Welcome to our community

Be a part of something great, join today!

Probability of a particular item not being assigned

ATroelstein

New member
Jun 30, 2012
15
Lets say I have M cups and K marbles. All these marbles are blue, except for N of them that are green. At random, I will select a marble and drop it in a cup. The marble will not be returned to the original set of marbles before the next marble is selected. I would like to know the probability that these M cups don't have any of the N green marbles after I drop a marble into each cup. For this, I know the probability that the first cup does get a green marble is $\frac{N}{K}$. Therefore the probability that the cup does not get a green marble is $1 - \frac{N}{K}$. The second cup now has a probability of $\frac{N}{K - 1}$ of getting a green marble, since we have one less marble to randomly select now, which gives if a probability of $1 - \frac{N}{K-1}$ of not having a green marble. Now if I put this all together, I would assume the probability that none of the M cups have a green marbles is the product of all these probabilities for each individual cup not having a green marble.

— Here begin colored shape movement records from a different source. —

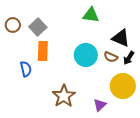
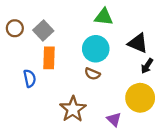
cyan circle: (86, 55) -> (96, 49), moved
brown semicircle: (111, 57) -> (92, 74), moved
purple triangle: (100, 105) -> (114, 119), turned -32

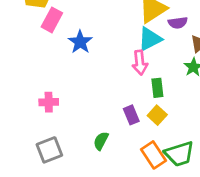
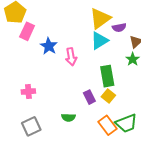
pink arrow: (140, 63) -> (71, 57), moved
green rectangle: (157, 88) -> (107, 76), size x1.5
green semicircle: (101, 141) -> (68, 117), turned -112

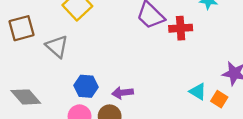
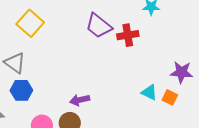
blue hexagon: (86, 86) -> (21, 90), moved

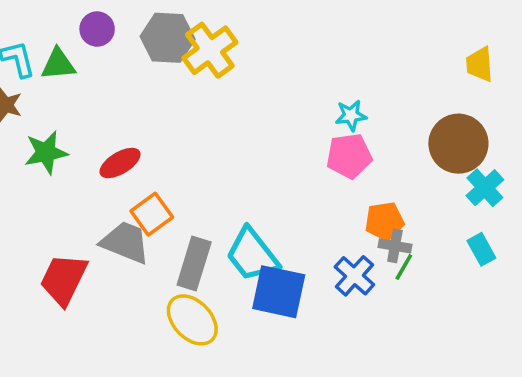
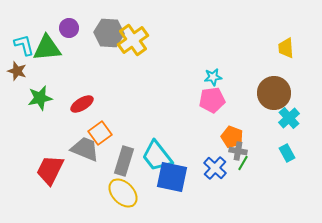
green triangle: (58, 64) -> (47, 48), size x1.4
orange pentagon: (384, 221) -> (232, 137), turned 30

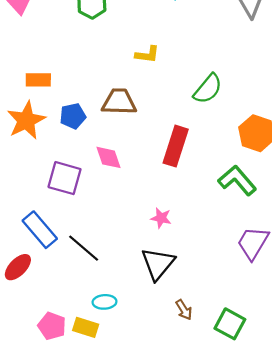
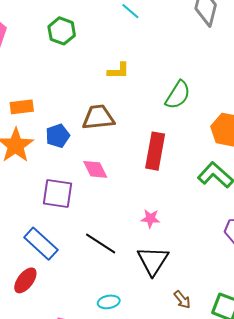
black line: (84, 248) -> (101, 243), moved

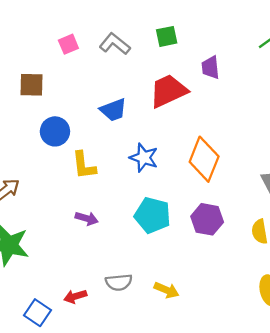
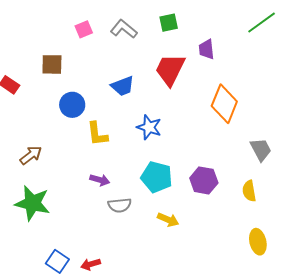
red trapezoid: (168, 91) -> (170, 70), turned -39
orange diamond: (204, 159) -> (224, 104), moved
gray semicircle: (119, 282) -> (120, 205), moved
yellow arrow: (166, 290) -> (168, 220), moved
red arrow: (75, 296) -> (91, 264), moved

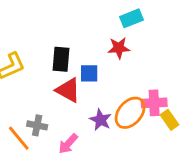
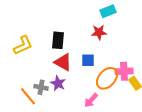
blue square: (89, 73) -> (88, 60), moved
purple star: (100, 120) -> (58, 83), moved
pink arrow: (68, 144) -> (91, 100), moved

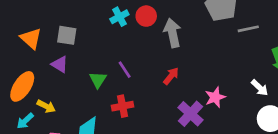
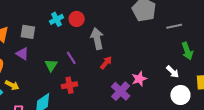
red circle: (146, 16) -> (77, 19), moved
cyan cross: (119, 17) -> (57, 19), moved
gray line: (248, 29) -> (174, 26), moved
gray arrow: (172, 33) -> (97, 39), moved

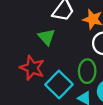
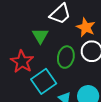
green ellipse: (87, 71) -> (66, 57), moved

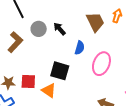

$(1 - \frac{N}{K}) * (1 - \frac{N}{K - 1}) * (1 - \frac{N}{K - 2}) * ... * (1 - \frac{N}{K - (M-1)})$

I have $K - (M-1)$ as the denominator in the last probability because for the Mth cup, $M - 1$ marbles have been removed from the original set of K marbles. My issue is, in the book I am looking at, it states the probability being

$(1 - \frac{N}{K}) * (1 - \frac{N}{K - 1}) * (1 - \frac{N}{K - 2}) * ... * (1 - \frac{N}{K - M})$

I'm confused as to why their last probability term is $(1 - \frac{N}{K - M})$ as to me it seems like this would be correct if we have $M + 1$ cups. Is there something that I'm missing about how this probability should be calculated? Thanks.
 

Opalg

MHB Oldtimer
Staff member
Feb 7, 2012
2,702
Lets say I have M cups and K marbles. All these marbles are blue, except for N of them that are green. At random, I will select a marble and drop it in a cup. The marble will not be returned to the original set of marbles before the next marble is selected. I would like to know the probability that these M cups don't have any of the N green marbles after I drop a marble into each cup. For this, I know the probability that the first cup does get a green marble is $\frac{N}{K}$. Therefore the probability that the cup does not get a green marble is $1 - \frac{N}{K}$. The second cup now has a probability of $\frac{N}{K - 1}$ of getting a green marble, since we have one less marble to randomly select now, which gives if a probability of $1 - \frac{N}{K-1}$ of not having a green marble. Now if I put this all together, I would assume the probability that none of the M cups have a green marbles is the product of all these probabilities for each individual cup not having a green marble.

$(1 - \frac{N}{K}) * (1 - \frac{N}{K - 1}) * (1 - \frac{N}{K - 2}) * ... * (1 - \frac{N}{K - (M-1)})$

I have $K - (M-1)$ as the denominator in the last probability because for the Mth cup, $M - 1$ marbles have been removed from the original set of K marbles. My issue is, in the book I am looking at, it states the probability being

$(1 - \frac{N}{K}) * (1 - \frac{N}{K - 1}) * (1 - \frac{N}{K - 2}) * ... * (1 - \frac{N}{K - M})$

I'm confused as to why their last probability term is $(1 - \frac{N}{K - M})$ as to me it seems like this would be correct if we have $M + 1$ cups. Is there something that I'm missing about how this probability should be calculated? Thanks.
I think it's the book that is wrong, not you.